START Provided records

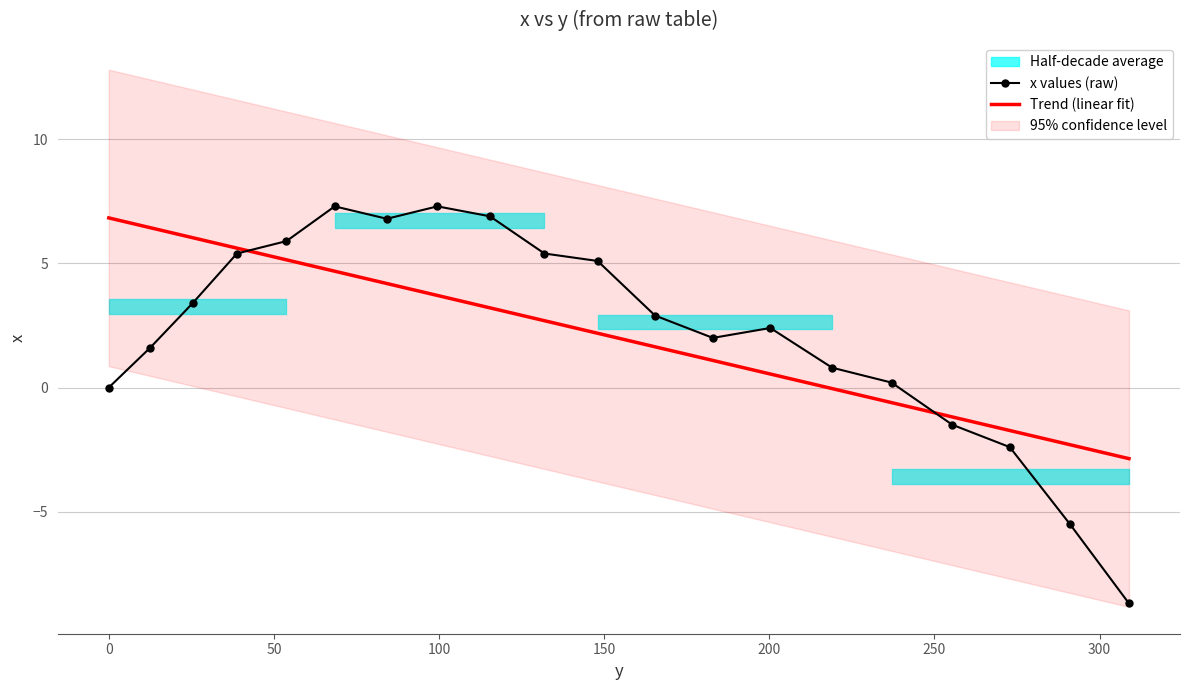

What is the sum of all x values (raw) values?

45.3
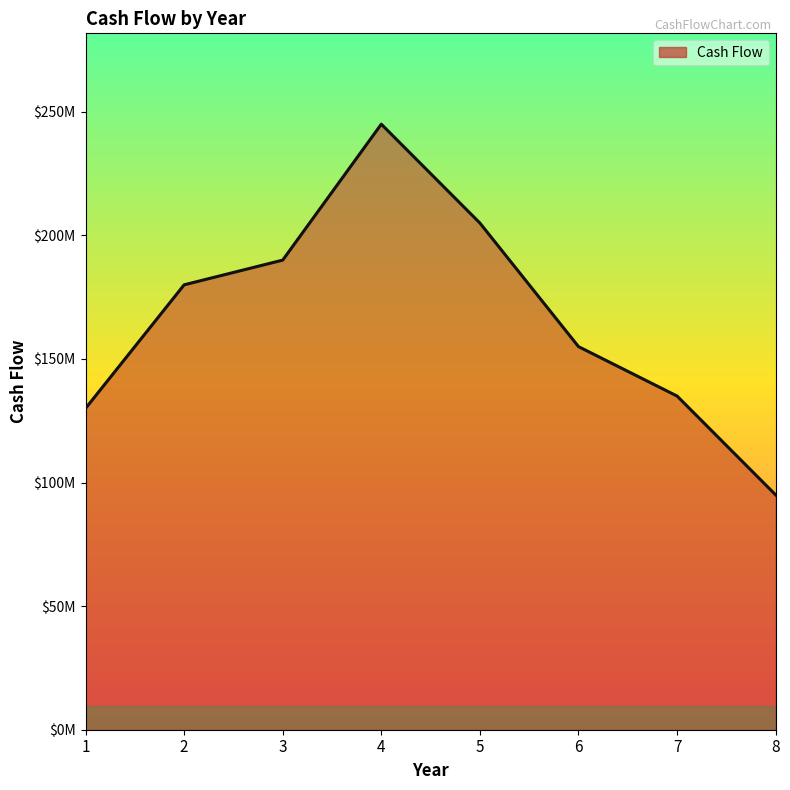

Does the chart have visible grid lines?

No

END Provided records
START Provided records

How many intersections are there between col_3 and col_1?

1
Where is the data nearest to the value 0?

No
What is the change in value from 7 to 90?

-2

END Provided records
START Provided records

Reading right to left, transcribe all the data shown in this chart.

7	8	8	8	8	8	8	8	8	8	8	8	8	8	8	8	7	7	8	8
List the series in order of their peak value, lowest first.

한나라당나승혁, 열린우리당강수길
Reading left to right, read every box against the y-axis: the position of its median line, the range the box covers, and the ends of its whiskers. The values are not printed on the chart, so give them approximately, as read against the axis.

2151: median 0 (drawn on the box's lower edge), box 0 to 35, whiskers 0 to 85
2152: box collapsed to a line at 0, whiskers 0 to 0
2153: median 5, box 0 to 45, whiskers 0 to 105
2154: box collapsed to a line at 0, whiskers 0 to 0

END Provided records

Exercise aim
Could you reproduce, character for character, the listing lines from the one containing "2151: median 0" up to and including the one containing "2154: box collapsed"?

Output for this task
2151: median 0 (drawn on the box's lower edge), box 0 to 35, whiskers 0 to 85
2152: box collapsed to a line at 0, whiskers 0 to 0
2153: median 5, box 0 to 45, whiskers 0 to 105
2154: box collapsed to a line at 0, whiskers 0 to 0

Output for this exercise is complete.